Phase Transitions of Oscillating Droplets on Horizontally Vibrating Substrates

TL;DR

This study uses simulations to explore how droplets oscillate on vibrating surfaces, revealing phase transitions, stability conditions, and breakup mechanisms relevant for natural phenomena and technological applications.

Contribution

The paper provides a comprehensive simulation-based analysis of droplet oscillation phases and transitions on vibrating substrates, including instability growth and droplet breakup.

Findings

Identified distinct oscillation phases and their transitions.

Determined instability growth rates leading to droplet breakup.

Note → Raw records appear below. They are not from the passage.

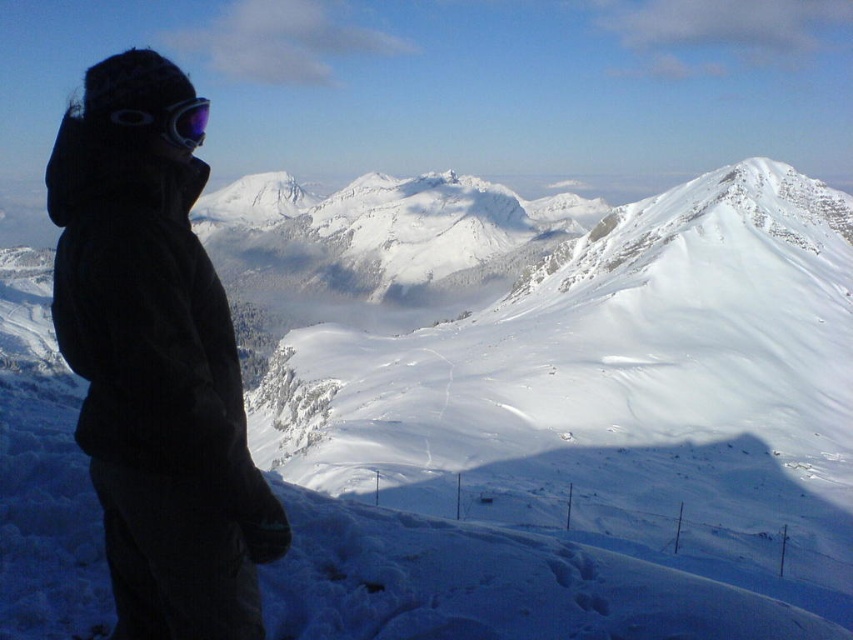
Question: Is black fleece jacket at left wider than matte purple goggles at upper left?

Choices:
 (A) yes
 (B) no

Answer: (A)

Question: Is black fleece jacket at left wider than matte purple goggles at upper left?

Choices:
 (A) no
 (B) yes

Answer: (B)

Question: Which point is farther to the camera?

Choices:
 (A) (222, 401)
 (B) (163, 113)

Answer: (A)

Question: Does black fleece jacket at left appear on the left side of matte purple goggles at upper left?

Choices:
 (A) yes
 (B) no

Answer: (A)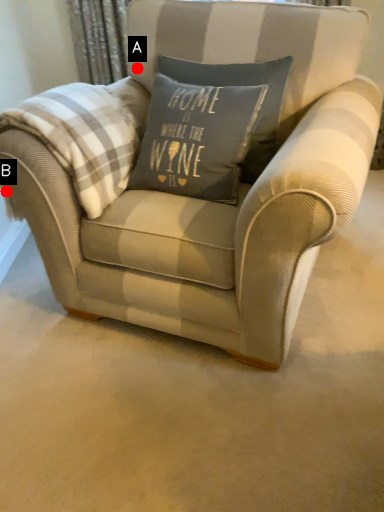
Question: Two points are circled on the image, labeled by A and B beside each circle. Which point is farther to the camera?

Choices:
 (A) A is further
 (B) B is further

Answer: (A)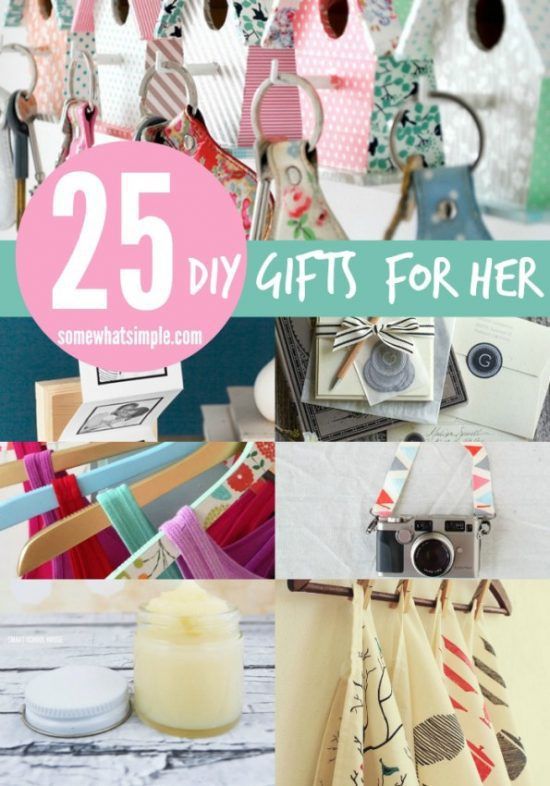
The image size is (550, 786). What are the coordinates of `hanger` in the screenshot? It's located at (236, 487), (183, 472), (164, 457), (79, 454), (7, 454).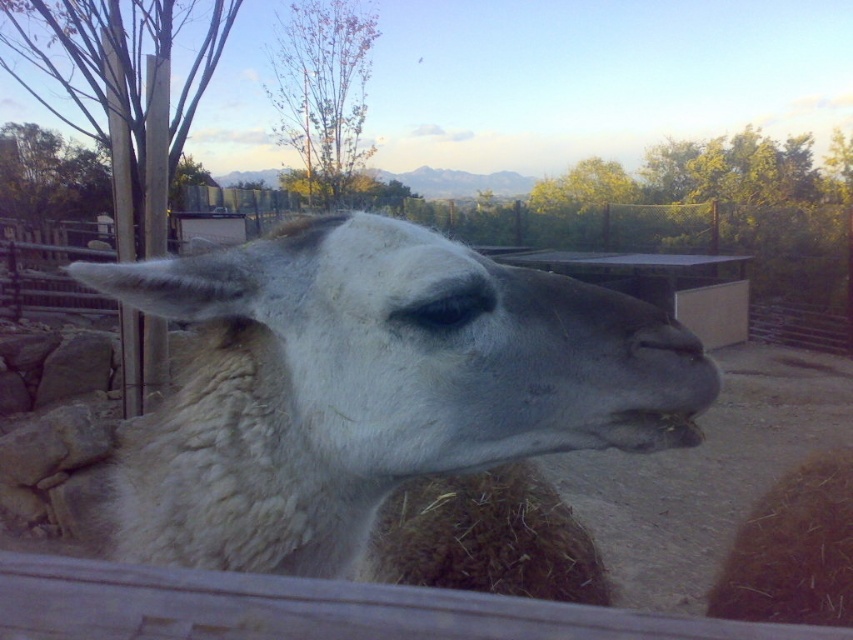
Who is more forward, (x=631, y=384) or (x=654, y=339)?

Point (x=631, y=384) is in front.

The height and width of the screenshot is (640, 853). Find the location of `white woolen alpaca at center`. white woolen alpaca at center is located at coordinates (368, 387).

Characterized droplet states via particle contact analysis.

Abstract

Droplet deformations caused by substrate vibrations are ubiquitous in nature and highly relevant for applications such as microreactors and single-cell sorting. The vibrations can induce droplet oscillations, a fundamental process that requires an in-depth understanding. Here, we report on extensive many-body dissipative particle dynamics simulations carried out to study the oscillations of droplets of different liquids on horizontally vibrating substrates, covering a wide range of vibration frequencies and amplitudes as well as substrate wettability. We categorize the phases observed for different parameter sets based on the capillary number and identify the transitions between the observed oscillation phases, which are characterized by means of suitable parameters, such as the angular momentum and vorticity of the droplet. The instability growth rate for oscillation phase II, which leads to highly asymmetric oscillations and eventual droplet breakup, is also determined. Finally, we characterize the state of the droplet for the various scenarios by means of the particle-particle and particle-substrate contacts. We find a steady-state scenario for phase I, metastable breathing modes for phase II, and an out-of-equilibrium state for phase III. Thus, we anticipate that this study provides much needed insights into a fundamental phenomenon in nature with significant relevance for applications.